Among the entries that follow, locate the line with "ry tales to" and the line with "working well from home, and make sure you’re". Output those lines and all lines in between, exactly, minus the pictures.

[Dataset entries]
★ ★ ★
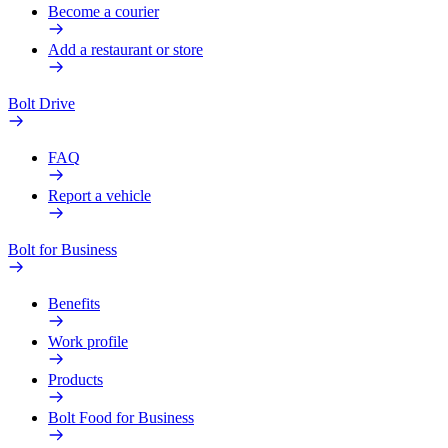
Become a courier
Add a restaurant or store
Bolt Drive
FAQ
Report a vehicle
Bolt for Business
Benefits
Work profile
Products
Bolt Food for Business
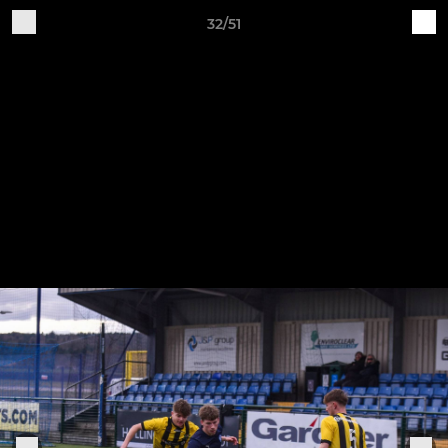
32/51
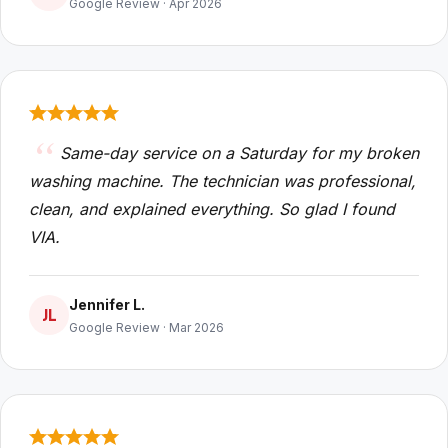
Google Review · Apr 2026
Same-day service on a Saturday for my broken
washing machine. The technician was professional,
clean, and explained everything. So glad I found
VIA.
Jennifer L.
JL
Google Review · Mar 2026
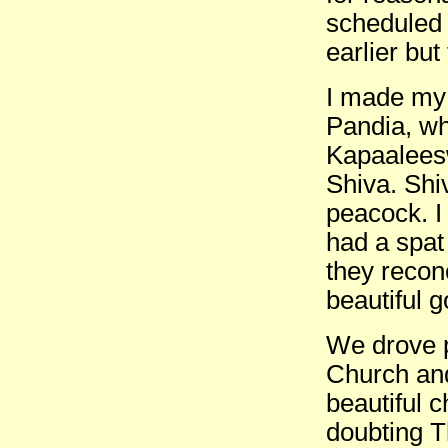
scheduled 
earlier but
I made my l
Pandia, wh
Kapaaleesw
Shiva. Shiv
peacock. I
had a spat
they recon
beautiful 
We drove p
Church and
beautiful c
doubting T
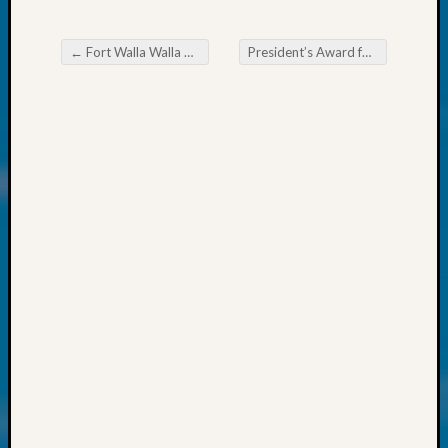
at
250
Phinea
←
Fort Walla Walla Camp 3 Dedication Ceremony New Stone Marker for a CW Union Veteran
President’s Award for Outstanding Achievement Nominations Due August 1, 2024
Camp
Post navigation
Michae
Hurley
on
Let’s
Talk
About:
Odd
Fellow
Halls
Larry
Turner
on
Let’s
Talk
About:
Who
Was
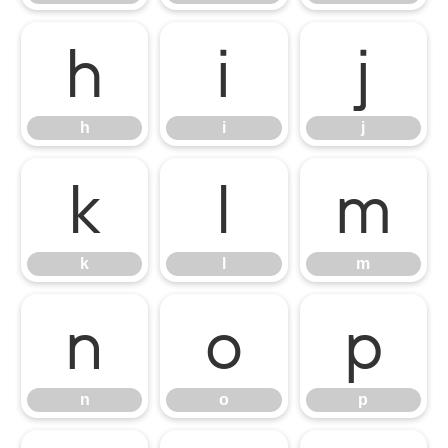
h
i
j
h
i
j
k
l
m
k
l
m
n
o
p
n
o
p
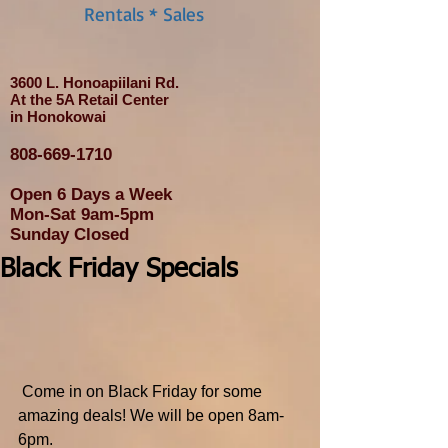
Rentals * Sales
3600 L. Honoapiilani Rd.
At the 5A Retail Center
in Honokowai
808-669-1710
Open 6 Days a Week
Mon-Sat 9am-5pm
Sunday Closed
Black Friday Specials
 Come in on Black Friday for some 
amazing deals! We will be open 8am-
6pm.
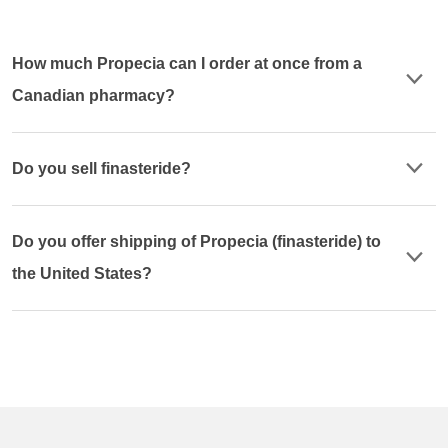
How much Propecia can I order at once from a
Canadian pharmacy?
Do you sell finasteride?
Do you offer shipping of Propecia (finasteride) to
the United States?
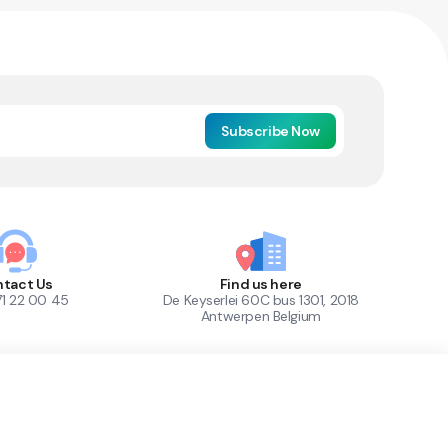
Subscribe Now
tact Us
Find us here
71 22 00 45
De Keyserlei 60C bus 1301, 2018
Antwerpen Belgium
1
Out of Stock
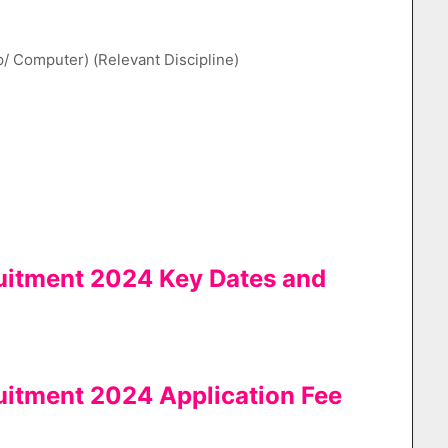
p/ Computer) (Relevant Discipline)
uitment 2024 Key Dates and
uitment 2024 Application Fee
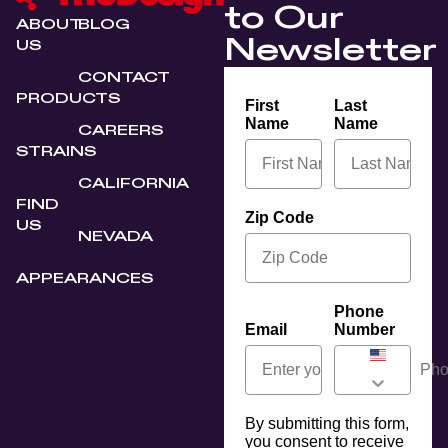
to Our
ABOUT
BLOG
Newsletter
US
CONTACT
PRODUCTS
First
Last
Name
Name
CAREERS
STRAINS
CALIFORNIA
FIND
Zip Code
US
NEVADA
APPEARANCES
Phone
Email
Number
By submitting this form,
you consent to receive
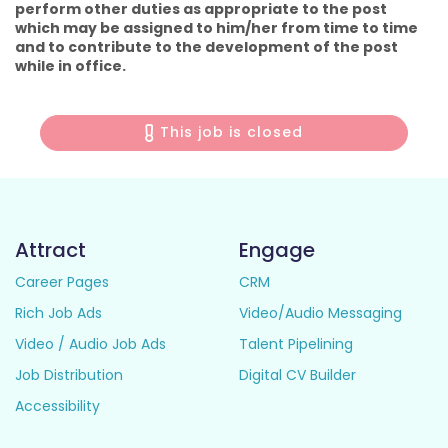
perform other duties as appropriate to the post
which may be assigned to him/her from time to time
and to contribute to the development of the post
while in office.
This job is closed
Attract
Engage
Career Pages
CRM
Rich Job Ads
Video/Audio Messaging
Video / Audio Job Ads
Talent Pipelining
Job Distribution
Digital CV Builder
Accessibility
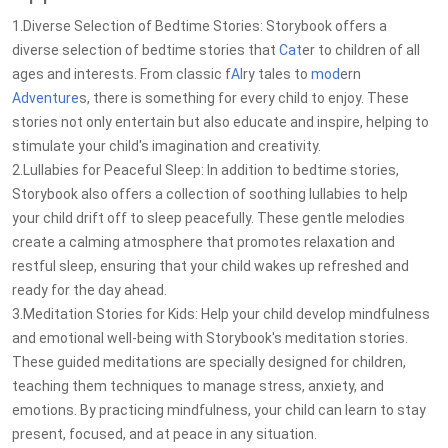
1.Diverse Selection of Bedtime Stories: Storybook offers a
diverse selection of bedtime stories that
Cat
er to children of all
ages and interests. From classic f
AI
ry tales to
mod
ern
Adventure
s, there is something for every child to enjoy. These
stories not only entertain but also educate and inspire, helping to
stimulate your child's imagination and creativity.
2.Lullabies for Peaceful Sleep: In addition to bedtime stories,
Storybook also offers a collection of soothing lullabies to help
your child drift off to sleep peacefully. These gentle melodies
create a calming atmosphere that promotes relaxation and
restful sleep, ensuring that your child wakes up refreshed and
ready for the day ahead.
3.Meditation Stories for Kids: Help your child develop mindfulness
and emotional well-being with Storybook's meditation stories.
These guided meditations are specially designed for children,
teaching them techniques to manage stress, anxiety, and
emotions. By practicing mindfulness, your child can learn to stay
present, focused, and at peace in any situation.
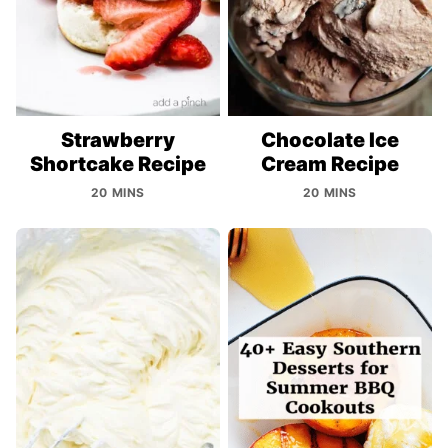
Strawberry
Chocolate Ice
Shortcake Recipe
Cream Recipe
20 MINS
20 MINS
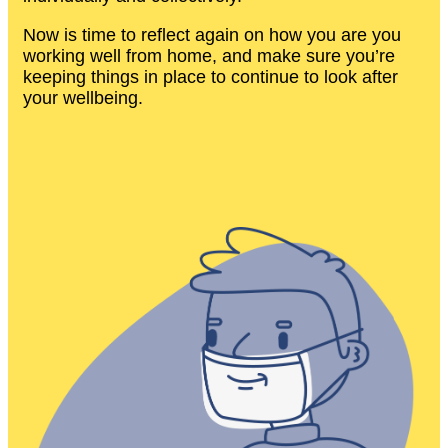
Now is time to reflect again on how you are you
working well from home, and make sure you’re
keeping things in place to continue to look after
your wellbeing.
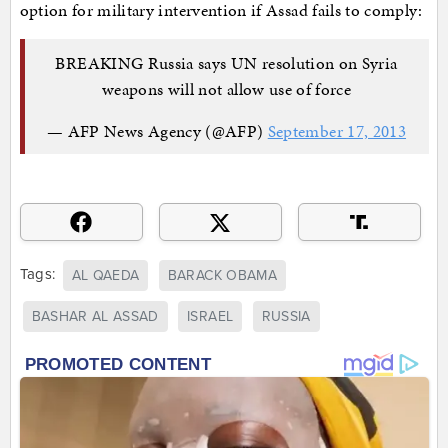
option for military intervention if Assad fails to comply:
BREAKING Russia says UN resolution on Syria
weapons will not allow use of force
— AFP News Agency (@AFP)
September 17, 2013
Tags:
AL QAEDA
BARACK OBAMA
BASHAR AL ASSAD
ISRAEL
RUSSIA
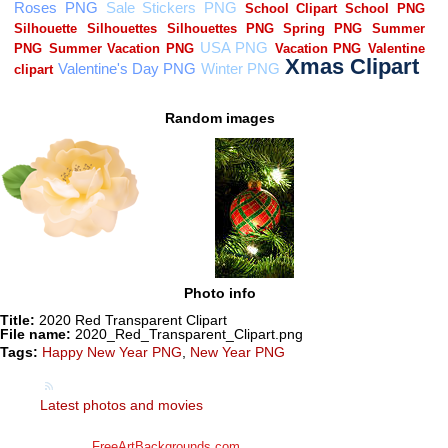
Random images
Photo info
Title:
2020 Red Transparent Clipart
File name:
2020_Red_Transparent_Clipart.png
Tags:
Happy New Year PNG
,
New Year PNG
Latest photos and movies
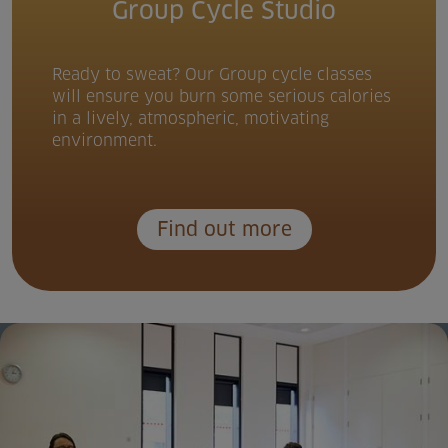
Group Cycle Studio
Ready to sweat? Our Group cycle classes
will ensure you burn some serious calories
in a lively, atmospheric, motivating
environment.
Find out more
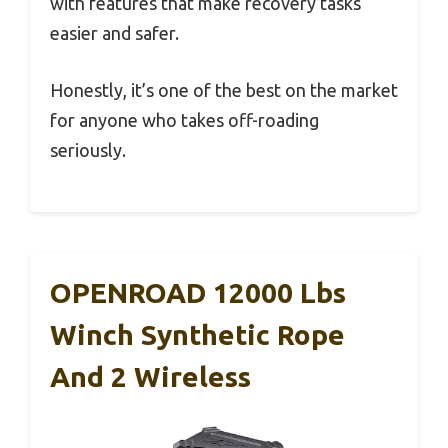
with features that make recovery tasks
easier and safer.
Honestly, it’s one of the best on the market
for anyone who takes off-roading
seriously.
OPENROAD 12000 Lbs
Winch Synthetic Rope
And 2 Wireless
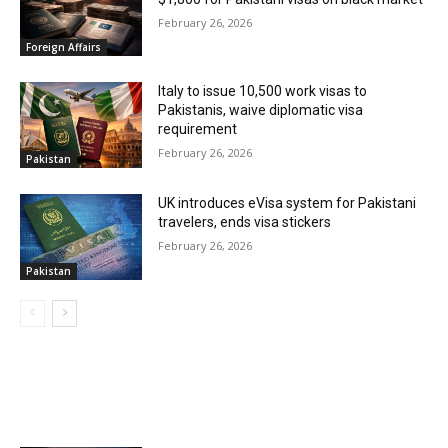
February 26, 2026
Foreign Affairs
Italy to issue 10,500 work visas to
Pakistanis, waive diplomatic visa
requirement
February 26, 2026
Pakistan
UK introduces eVisa system for Pakistani
travelers, ends visa stickers
February 26, 2026
Pakistan
MOST POPULAR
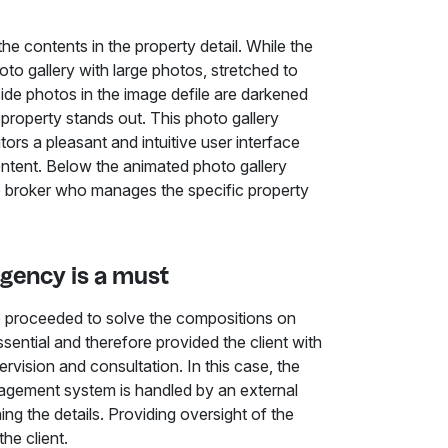
he contents in the property detail. While the
hoto gallery with large photos, stretched to
side photos in the image defile are darkened
 property stands out. This photo gallery
itors a pleasant and intuitive user interface
content. Below the animated photo gallery
he broker who manages the specific property
agency is a must
we proceeded to solve the compositions on
ential and therefore provided the client with
rvision and consultation. In this case, the
nagement system is handled by an external
ning the details. Providing oversight of the
the client.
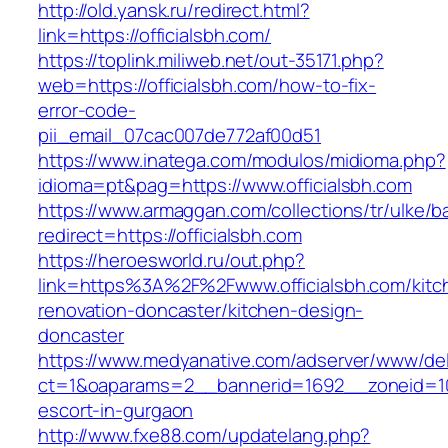
http://old.yansk.ru/redirect.html?
link=https://officialsbh.com/
https://toplink.miliweb.net/out-35171.php?
web=https://officialsbh.com/how-to-fix-
error-code-
pii_email_07cac007de772af00d51
https://www.inatega.com/modulos/midioma.php?
idioma=pt&pag=https://www.officialsbh.com
https://www.armaggan.com/collections/tr/ulke/b
redirect=https://officialsbh.com
https://heroesworld.ru/out.php?
link=https%3A%2F%2Fwww.officialsbh.com/kitc
renovation-doncaster/kitchen-design-
doncaster
https://www.medyanative.com/adserver/www/del
ct=1&oaparams=2__bannerid=1692__zoneid=103
escort-in-gurgaon
http://www.fxe88.com/updatelang.php?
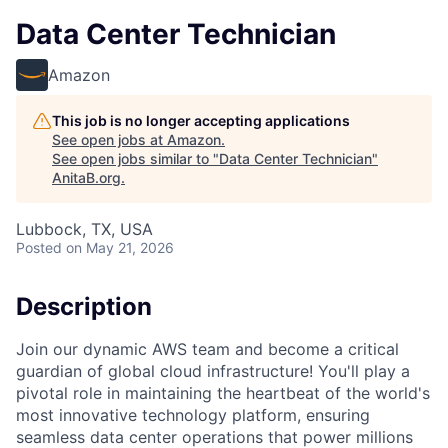
Data Center Technician
Amazon
This job is no longer accepting applications
See open jobs at
Amazon
.
See open jobs similar to "
Data Center Technician
"
AnitaB.org
.
Lubbock, TX, USA
Posted
on May 21, 2026
Description
Join our dynamic AWS team and become a critical
guardian of global cloud infrastructure! You'll play a
pivotal role in maintaining the heartbeat of the world's
most innovative technology platform, ensuring
seamless data center operations that power millions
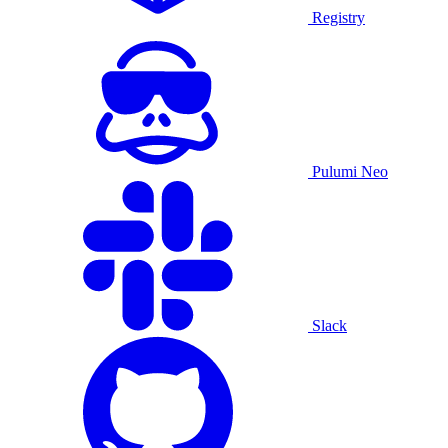
Registry
Pulumi Neo
Slack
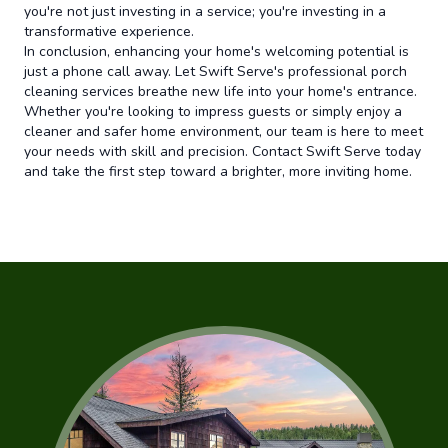
you're not just investing in a service; you're investing in a
transformative experience.
In conclusion, enhancing your home's welcoming potential is
just a phone call away. Let Swift Serve's professional porch
cleaning services breathe new life into your home's entrance.
Whether you're looking to impress guests or simply enjoy a
cleaner and safer home environment, our team is here to meet
your needs with skill and precision. Contact Swift Serve today
and take the first step toward a brighter, more inviting home.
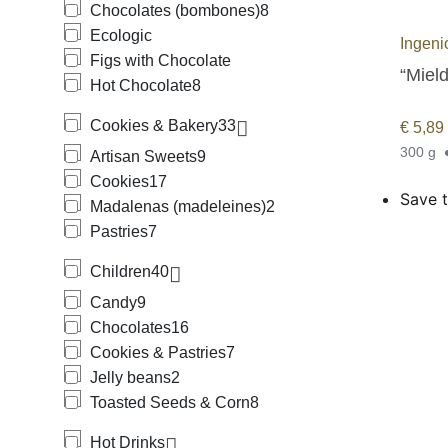
Chocolates (bombones)
8
Ecologic
Ingeni
Figs with Chocolate
“Mield
Hot Chocolate
8
Cookies & Bakery
33
€
5,89
300 g
Artisan Sweets
9
Cookies
17
Save t
Madalenas (madeleines)
2
Pastries
7
Children
40
Candy
9
Chocolates
16
Cookies & Pastries
7
Jelly beans
2
Toasted Seeds & Corn
8
Hot Drinks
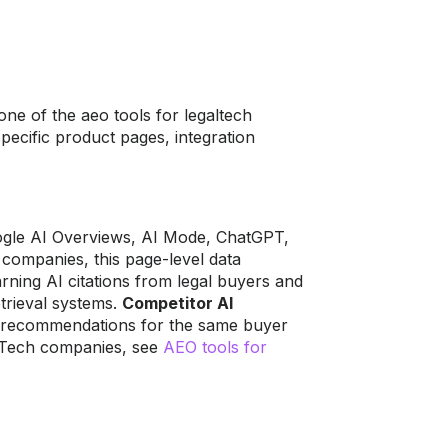
ne of the aeo tools for legaltech
cific product pages, integration
oogle AI Overviews, AI Mode, ChatGPT,
companies, this page-level data
rning AI citations from legal buyers and
etrieval systems.
Competitor AI
 recommendations for the same buyer
alTech companies, see
AEO tools for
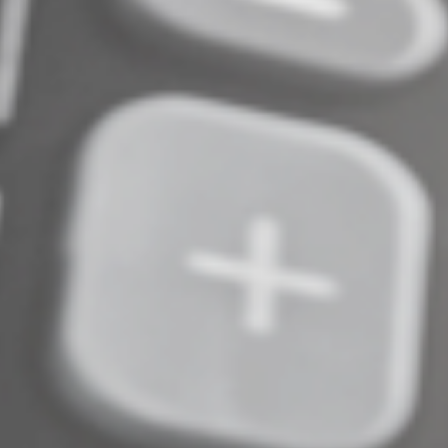
opportunities but the rules are different. Contact us if
you’d like more information. We can also answer
questions about claiming 2025 business vehicle
expenses on your 2025 return or planning for and
tracking 2026 expenses.
© 2026
Complete an Interest Form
★ ★ ★
#### Answer to this exercise
ry tales to
mod
ern
Adventure
s, there is something for every child to enjoy. These
stories not only entertain but also educate and inspire, helping to
stimulate your child's imagination and creativity.
2.Lullabies for Peaceful Sleep: In addition to bedtime stories,
Storybook also offers a collection of soothing lullabies to help
your child drift off to sleep peacefully. These gentle melodies
create a calming atmosphere that promotes relaxation and
restful sleep, ensuring that your child wakes up refreshed and
ready for the day ahead.
3.Meditation Stories for Kids: Help your child develop mindfulness
and emotional well-being with Storybook's meditation stories.
These guided meditations are specially designed for children,
teaching them techniques to manage stress, anxiety, and
emotions. By practicing mindfulness, your child can learn to stay
present, focused, and at peace in any situation.
Strawberry
Chocolate Ice
Shortcake Recipe
Cream Recipe
20 MINS
20 MINS
Now is time to reflect again on how you are you
working well from home, and make sure you’re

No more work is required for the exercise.